In an interview with The Diary of a CEO podcast, Kamara said, “It feels like someone has taken over my speech box.”
“You’ve seen me on the results and Soccer Saturday, motormouth, talking and not even pausing for a breath, just keep going and going,” he said. “The voice that used to come out would come out at 300 miles per hour.
“These days, it’s someone else on TV when I hear or see myself. It’s incredibly odd.
“On some days, the communication between the brain and the tongue is really slow, which makes it challenging; on other days, the words that come out contradict what you’re trying to express, which is even stranger. So, accepting that has been and is still difficult.
After a “wonderful innings,” Kamara said he thought it was time to quit Sky Sports, but his apraxia had made him anxious about giving his broadcast.
I have to tell, I was going to quit everything – absolutely every single bit of TV – at the conclusion of last season, he remarked, speaking to the podcast’s host Steven Bartlett. It was actually an acceptance because, as I told my wife, it wouldn’t matter if I weren’t a broadcaster, right? I said that the moment is now after she replied “yes.” I enjoyed myself a lot.
When I told my agent, Simon, that I was leaving the situation, he responded, “Yeah, you may; I’ll leave it up to you. I concluded that I had served my term and that was it. I want to express my gratitude to everyone who persisted in arguing that a 25% Kammy was still preferable to certain folks.
When he shared his diagnosis with Ben Shephard on Good Morning Britain in March, he said: “It is normal, Ben. We are unsure because it is a neurological issue. The experts are uncertain.

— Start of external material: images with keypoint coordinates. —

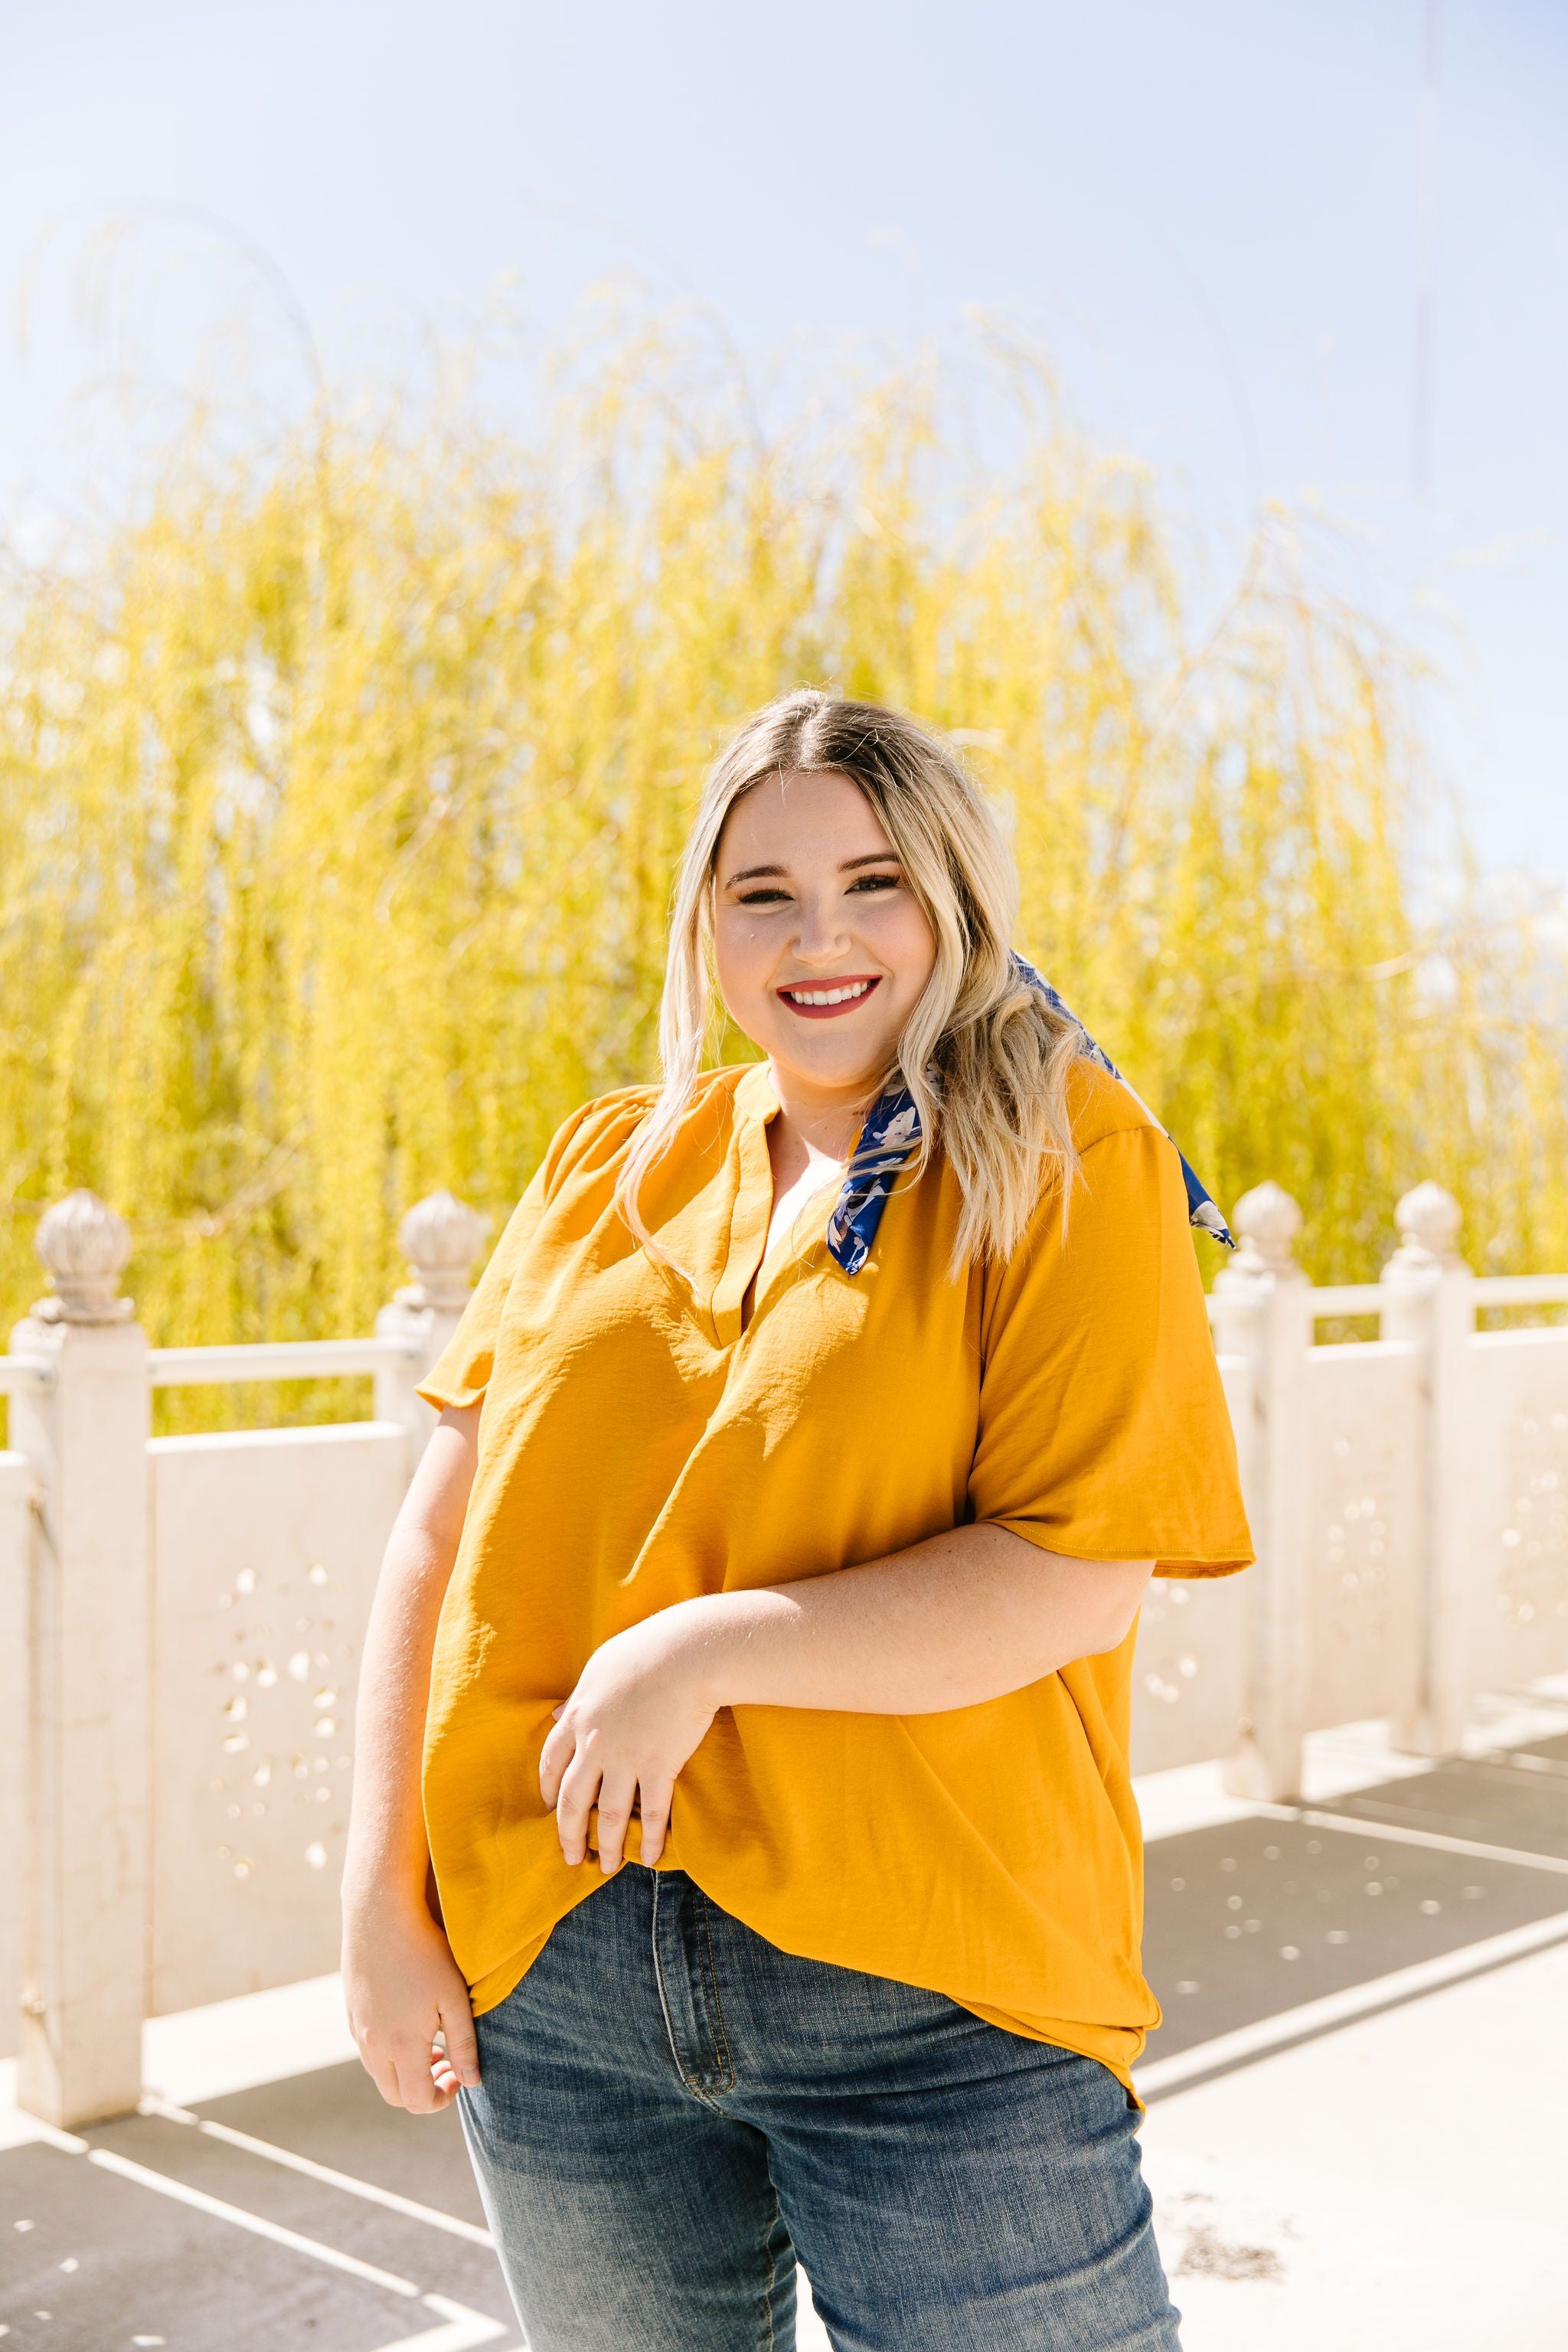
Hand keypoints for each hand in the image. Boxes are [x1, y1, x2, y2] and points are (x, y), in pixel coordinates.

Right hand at [342, 1896, 479, 2112]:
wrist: (380, 1915)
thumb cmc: (425, 1953)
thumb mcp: (454, 1997)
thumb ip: (464, 2045)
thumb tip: (472, 2081)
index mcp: (402, 2046)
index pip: (418, 2101)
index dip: (442, 2098)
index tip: (458, 2075)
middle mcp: (373, 2046)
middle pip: (395, 2096)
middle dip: (422, 2091)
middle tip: (446, 2062)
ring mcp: (358, 2030)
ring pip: (379, 2074)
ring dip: (404, 2072)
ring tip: (431, 2042)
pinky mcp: (351, 2014)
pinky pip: (368, 2050)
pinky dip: (388, 2053)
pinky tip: (408, 2023)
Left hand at [540, 1605, 719, 1873]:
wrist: (687, 1653)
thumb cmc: (646, 1650)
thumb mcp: (600, 1667)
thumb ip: (578, 1696)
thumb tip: (557, 1713)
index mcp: (578, 1716)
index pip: (552, 1762)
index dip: (549, 1789)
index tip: (550, 1807)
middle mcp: (595, 1743)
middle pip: (573, 1798)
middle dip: (569, 1833)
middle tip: (571, 1856)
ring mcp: (626, 1758)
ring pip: (608, 1814)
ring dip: (606, 1844)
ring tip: (607, 1866)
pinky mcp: (659, 1766)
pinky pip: (651, 1813)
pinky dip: (649, 1839)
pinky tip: (648, 1857)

It is difficult to determine whether the thyroid is to blame for this because the brain is such a complicated component of the body. Will things eventually get better?
“I am working with a speech therapist and another therapist who is doing his best since I am attempting to use the portions of my brain that allow me to speak fluently right now. Therefore, it really is rather astonishing.
Speaking becomes quite challenging when apraxia sets in, but singing is not an issue; you can sing along all day long at a song’s usual tempo.
I claimed I wasn’t looking for pity. There are so many people in the world who have it worse than I do.
But now that I’ve said it, it’s out there, so hopefully, people will understand when I sound a little out of character.
After experiencing what he called “brain fog,” Kamara had a brain scan to see if he was developing dementia.